- [EXTRACT]
Whether you're a rabid sports fan or flip to another channel fast, read this terrific, exhilarating story of a year in the life of a women's basketball team. At the University of Oregon--as at most schools--women's athletics drew the short straw: spartan quarters, bad practice times, low-paid coaching staff, and little respect. In 1993, ambitious new head coach Jody Runge sought to change this. A competitive player who had benefited from 1970s laws demanding equity between male and female athletics, Runge whipped her lagging team toward winning while legally pressuring the school to ante up. Full Court Press is remarkably suspenseful and dramatic as Runge and her team set out to "jump on 'em and show 'em who lives here."

- [STORED DATA]
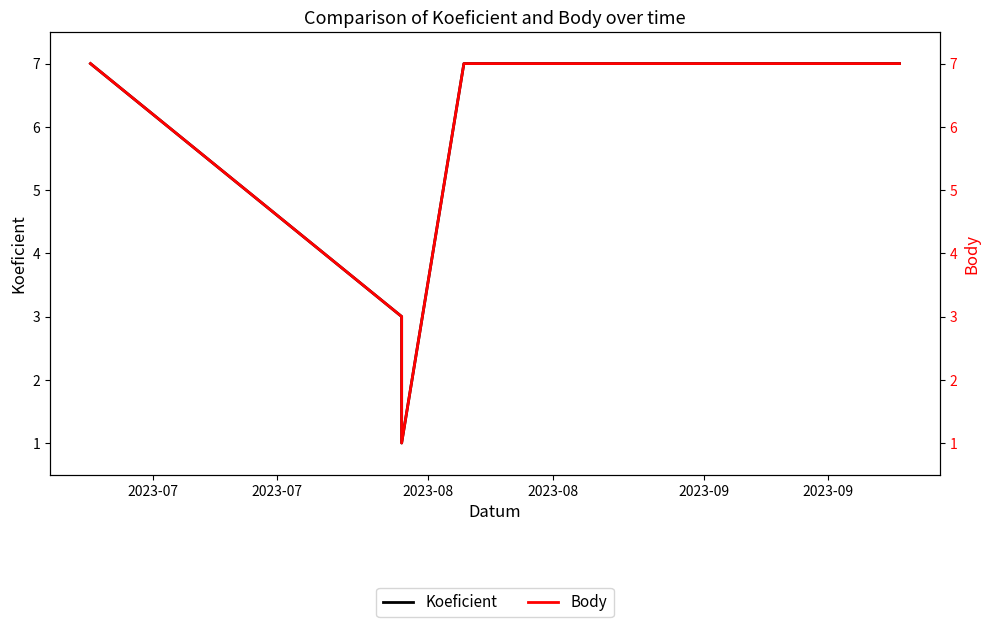

Rank the series by their maximum value, from highest to lowest.

Koeficient, Body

- [YOUR TASK] According to the book description above, in what year did new head coach Jody Runge set out to change how women's athletics were treated at the University of Oregon?

- [WRITTEN REPLY] 1993